More is less
Apocalypse Now isn't getting better, just longer
BY PETER KEOUGH
Apocalypse Now Redux. Directed by Francis Ford Coppola. Written by Coppola, John Milius, and Michael
Herr. With Martin Sheen, Marlon Brando, and Robert Duvall. A Miramax Films
release. At the Showcase (Warwick only).
To see this film again evokes nostalgia for the now lost Hollywood renaissance
of the '70s, a time when cinema seemed about to fulfill its potential as a
medium for visionaries, prophets, and geniuses. From its technical tour de
force of an opening to the wry cameo inclusion of yet-to-be superstar Harrison
Ford to the devastating resolution that thrusts us into the heart of American
darkness, it is the consummate masterpiece of Francis Ford Coppola.
Okay, so much for The Conversation. Why couldn't Coppola have
re-released that film? Instead he burdened the overhyped, overrated,
self-indulgent farrago Apocalypse Now with a graceless title emendation
and 49 minutes of previously (and wisely) discarded footage. Result? Three-plus
hours of histrionics, with the supplementary material underscoring the weakness
of the older, shorter version. Forget Heaven's Gate: by the time Michael
Cimino did in United Artists with that monster (which in retrospect looks
better than Coppola's), the New Hollywood had already met with its
Apocalypse.
Don't get me wrong. Movie openings don't get any better than this one: the
screen full of pulsing jungle, the slowed whir of rotors, the splash of napalm
just as Jim Morrison intones, "This is the end . . . "
Maybe that should have been the end -- this could have been the first
great music video. Okay, give the film another hour or so: certainly the "Ride
of the Valkyries" sequence is up there with some of the best filmmaking of the
'70s, and just about every scene with Robert Duvall as crazy Colonel Kilgore
deserves to be seen again and again.
Once Kilgore departs, though, the movie loses not just its way but its reason
for being.
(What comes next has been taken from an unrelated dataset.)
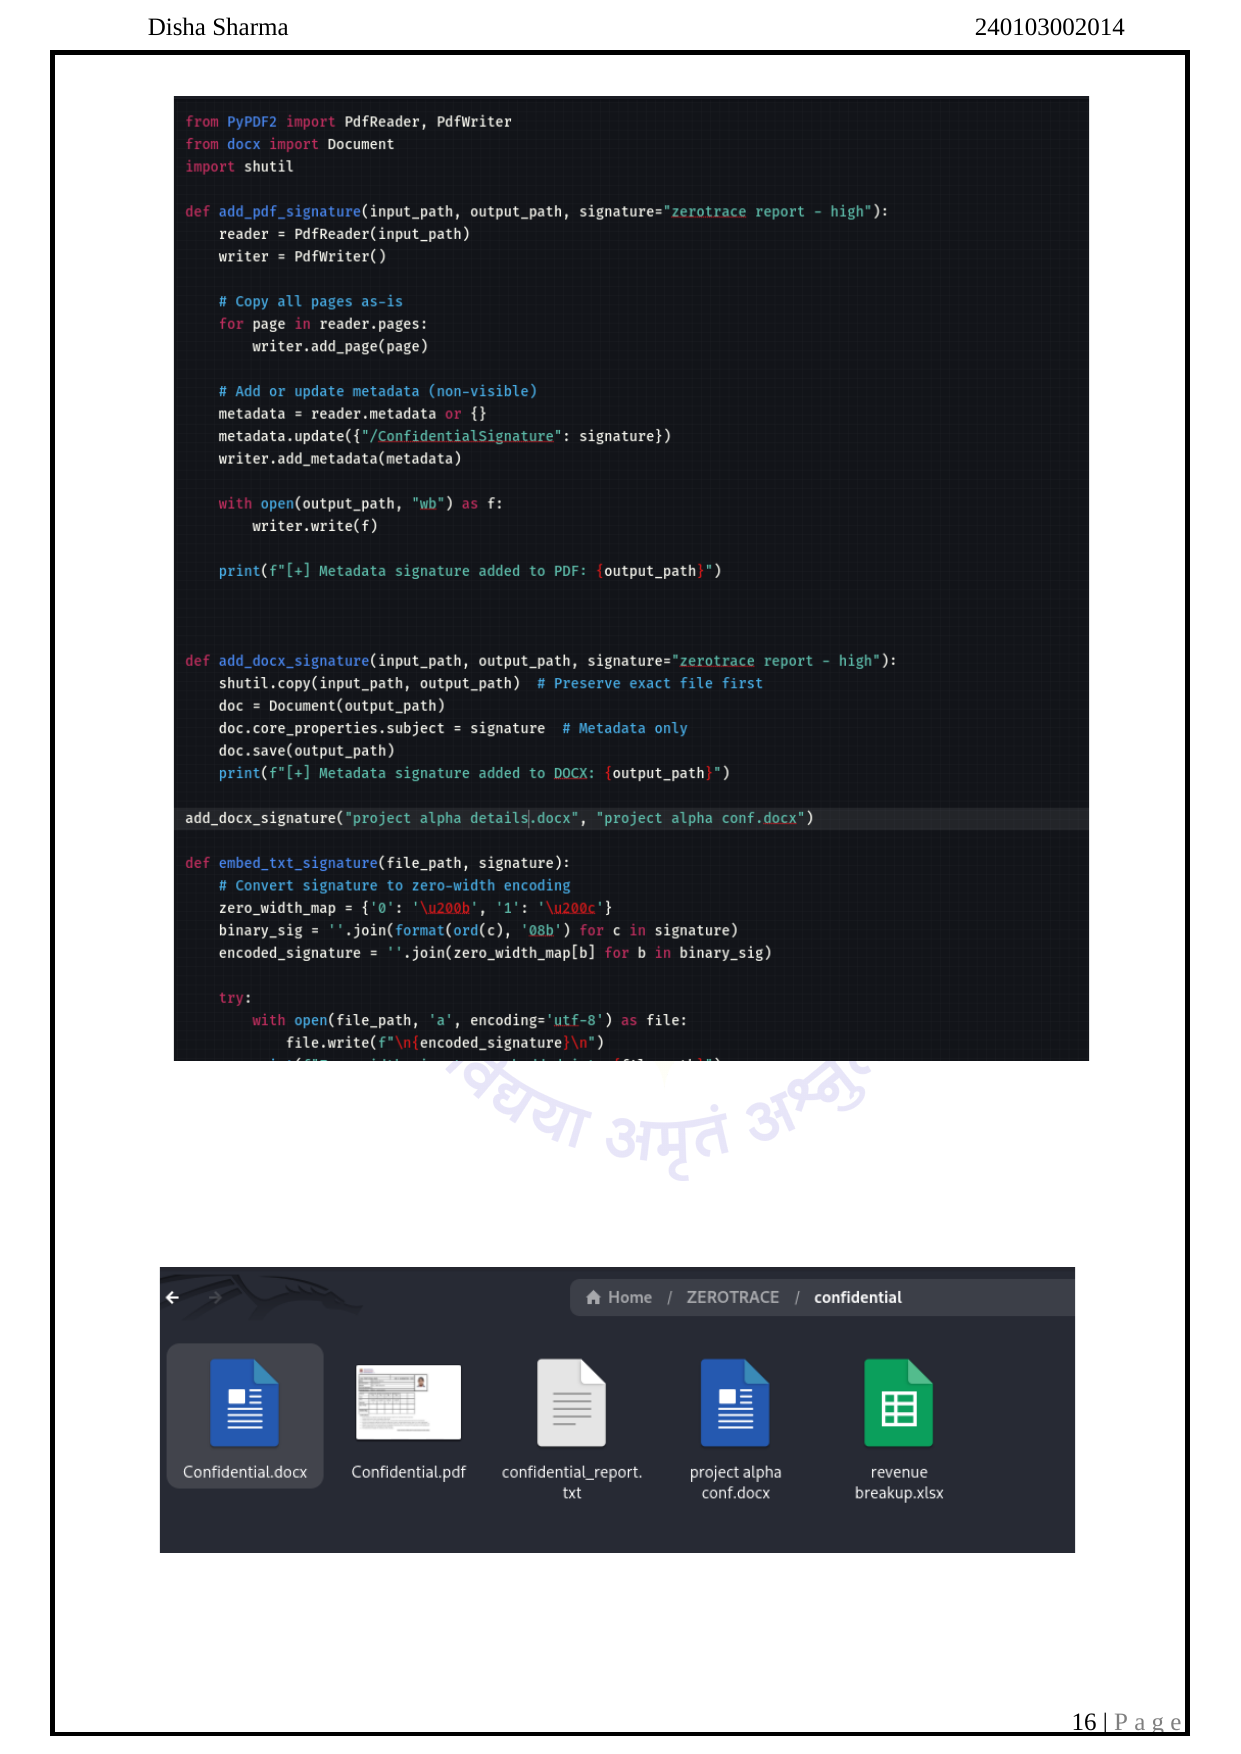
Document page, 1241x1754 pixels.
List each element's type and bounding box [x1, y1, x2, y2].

picture [173, 96, 1090, 1061]
picture [159, 1267, 1076, 1553]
As Martin Sheen's inescapable Captain Willard relates in his
thuddingly redundant, Michael Herr-penned voiceover narrative, "If that's how
Kilgore fought the war, I began to wonder what they really had against Kurtz."
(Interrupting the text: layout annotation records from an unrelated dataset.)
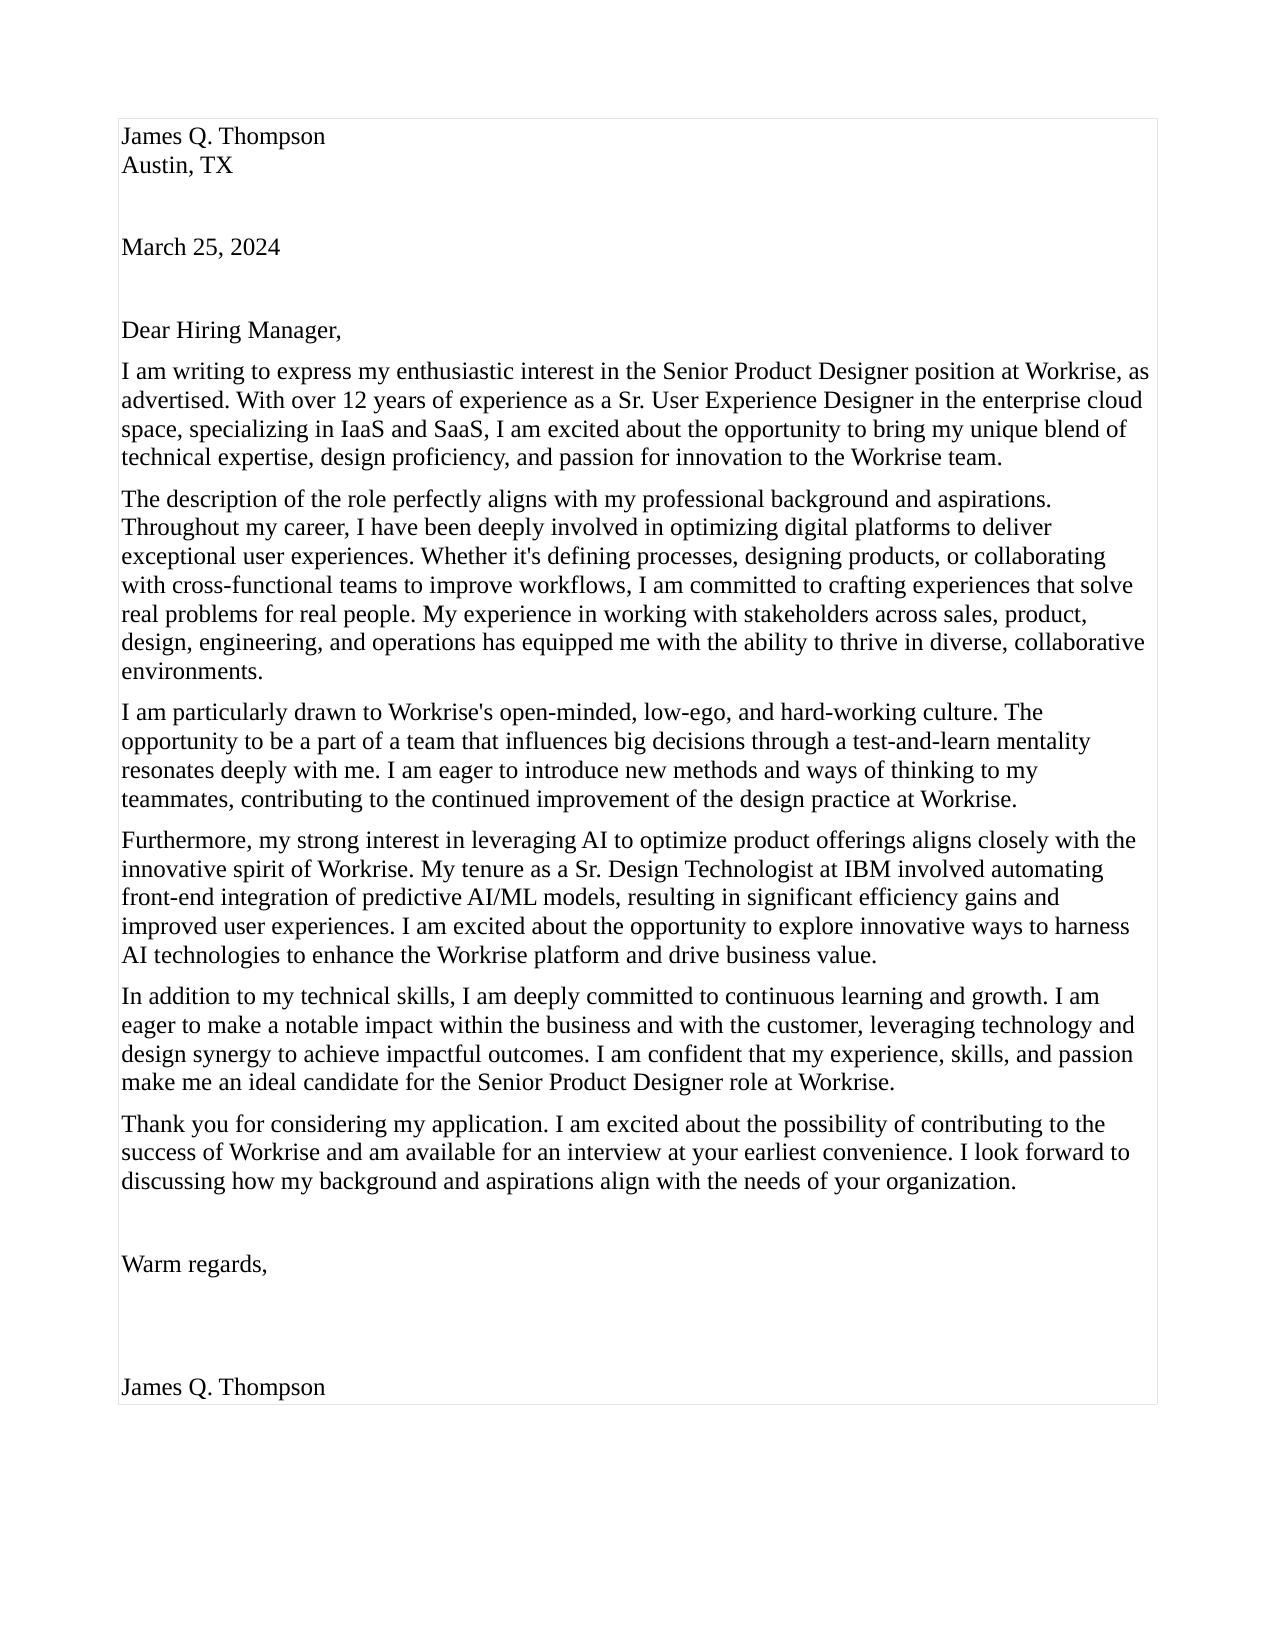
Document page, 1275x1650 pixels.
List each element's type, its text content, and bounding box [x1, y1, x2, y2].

text James Q. Thompson [119, 1369, 1157, 1404]
text In addition to my technical skills, I am deeply committed to continuous learning and growth. I am eager to make a notable impact within the business and with the customer, leveraging technology and design synergy to achieve impactful outcomes. I am confident that my experience, skills, and passion make me an ideal candidate for the Senior Product Designer role at Workrise. [119, 978, 1157, 1096]
text Furthermore, my strong interest in leveraging AI to optimize product offerings aligns closely with the innovative spirit of Workrise. My tenure as a Sr. Design Technologist at IBM involved automating front-end integration of predictive AI/ML models, resulting in significant efficiency gains and improved user experiences. I am excited about the opportunity to explore innovative ways to harness AI technologies to enhance the Workrise platform and drive business value. [119, 822, 1157, 969]
text I am writing to express my enthusiastic interest in the Senior Product Designer position at Workrise, as advertised. With over 12 years of experience as a Sr. User Experience Designer in the enterprise cloud space, specializing in IaaS and SaaS, I am excited about the opportunity to bring my unique blend of technical expertise, design proficiency, and passion for innovation to the Workrise team. [119, 353, 1157, 471]
text Thank you for considering my application. I am excited about the possibility of contributing to the success of Workrise and am available for an interview at your earliest convenience. I look forward to discussing how my background and aspirations align with the needs of your organization. [119, 1106, 1157, 1195]
text James Q. Thompson Austin, TX [119, 119, 1157, 179]
text Warm regards, [119, 1246, 1157, 1277]
text March 25, 2024 [119, 229, 1157, 261]
text I am particularly drawn to Workrise's open-minded, low-ego, and hard-working culture. The opportunity to be a part of a team that influences big decisions through a test-and-learn mentality resonates deeply with me. I am eager to introduce new methods and ways of thinking to my teammates, contributing to the continued improvement of the design practice at Workrise. [119, 694, 1157, 812]
text Dear Hiring Manager, [119, 312, 1157, 344]
text The description of the role perfectly aligns with my professional background and aspirations. Throughout my career, I have been deeply involved in optimizing digital platforms to deliver exceptional user experiences. Whether it's defining processes, designing products, or collaborating with cross-functional teams to improve workflows, I am committed to crafting experiences that solve real problems for real people. My experience in working with stakeholders across sales, product, design, engineering, and operations has equipped me with the ability to thrive in diverse, collaborative environments. [119, 481, 1157, 685]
Well, what I have against Kurtz is that he's pretentious, boring, and
anticlimactic. We need to travel hundreds of miles in a riverboat and through
nearly as many miles of celluloid to be terrified by the spectacle of Marlon
Brando soaking his shaven head and reciting T.S. Eliot? Even Dennis Hopper
jabbering away works better as an embodiment of the derangement and "moral
terror" underlying our Vietnam adventure.
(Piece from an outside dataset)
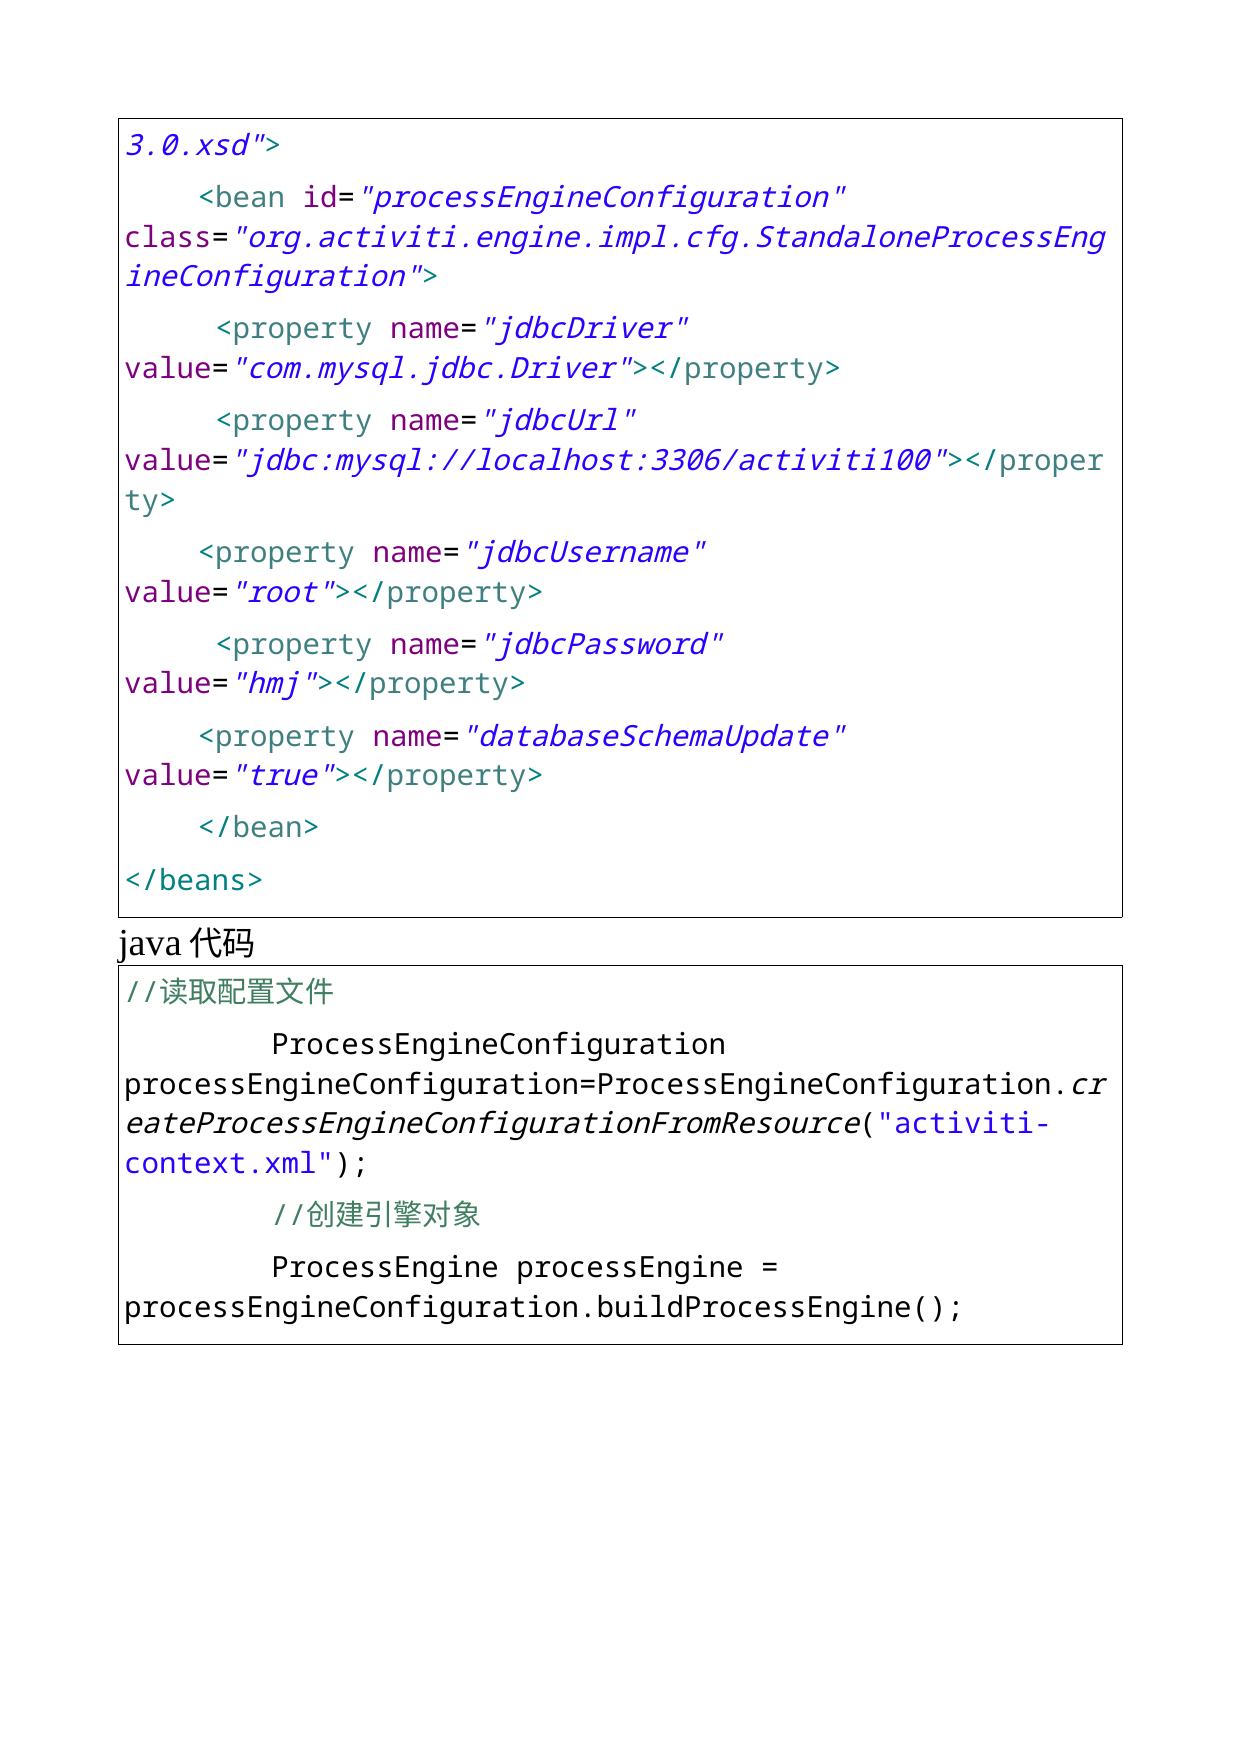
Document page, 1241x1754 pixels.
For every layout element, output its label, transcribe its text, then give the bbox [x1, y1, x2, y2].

text java代码 [118, 918, 1122, 965]
table_header //读取配置文件 ProcessEngineConfiguration processEngineConfiguration=ProcessEngineConfiguration.createProcessEngineConfigurationFromResource("activiti-context.xml"); //创建引擎对象 ProcessEngine processEngine = processEngineConfiguration.buildProcessEngine(); [119, 966, 1122, 1344]
table_header 3.0.xsd"> <bean id="processEngineConfiguration" class="org.activiti.engine.impl.cfg.StandaloneProcessEngineConfiguration"> <property name="jdbcDriver" value="com.mysql.jdbc.Driver"></property> <property name="jdbcUrl" value="jdbc:mysql://localhost:3306/activiti100"></property> <property name="jdbcUsername" value="root"></property> <property name="jdbcPassword" value="hmj"></property> <property name="databaseSchemaUpdate" value="true"></property> </bean> </beans> [119, 119, 1122, 917]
So what the movie needs is less Kurtz and more Kilgore. The added footage does
include some of the latter in the form of a disembodied voice in a lame
follow-up to the surfing scene. But the added footage of Kurtz -- Brando
reading from Time magazine! The torpor! The torpor! -- merely confirms
my suspicion that Coppola didn't know what he was doing. He was just making
shit up as he went along, and because he was supposed to be a genius, it was,
ipso facto, art.
So check out the restored "Bunny" scene, a follow-up to the M*A*S*H-like
USO show and its facile pairing of war and lust. Here the Playboy
centerfolds last seen fleeing gang rape by an entire military base (though the
departing helicopter with GIs clinging to the runners does evoke the famed
image of the fall of Saigon) show up in a mud-filled, Beckett-like scenario to
undergo further misogynistic abuse from the director. Or the embarrassing
"Plantation" scene, as Willard and his river rats come ashore at the last
bastion of French colonialism, an old family estate manned by crusty veterans
of Dien Bien Phu who regale a bored-looking Willard at the dinner table with a
rehash of Vietnam History 101. "Zere are two of you, yes?" the lovely war widow
later says to him as she bares her boobs and lights the opium pipe. "Ze one zat
kills and ze one zat loves?"
As Dennis Hopper would say, that's deep, man. This is the "richer, fuller and
more textured film experience" Coppola is talking about in his "Director's
Statement." And most critics are buying it. But I think Coppola realizes he was
snowing everybody from the start and has been trying ever since to make things
right. Apocalypse Now has always been a work in progress, from its
initiation in 1976 through typhoons and heart attacks to its 1979 release and
its subsequent alternate -- with explosions or without? -- endings. Maybe now
Coppola realizes that the problem with his film was that he had nothing to say,
that Apocalypse Now was in fact Apocalypse never.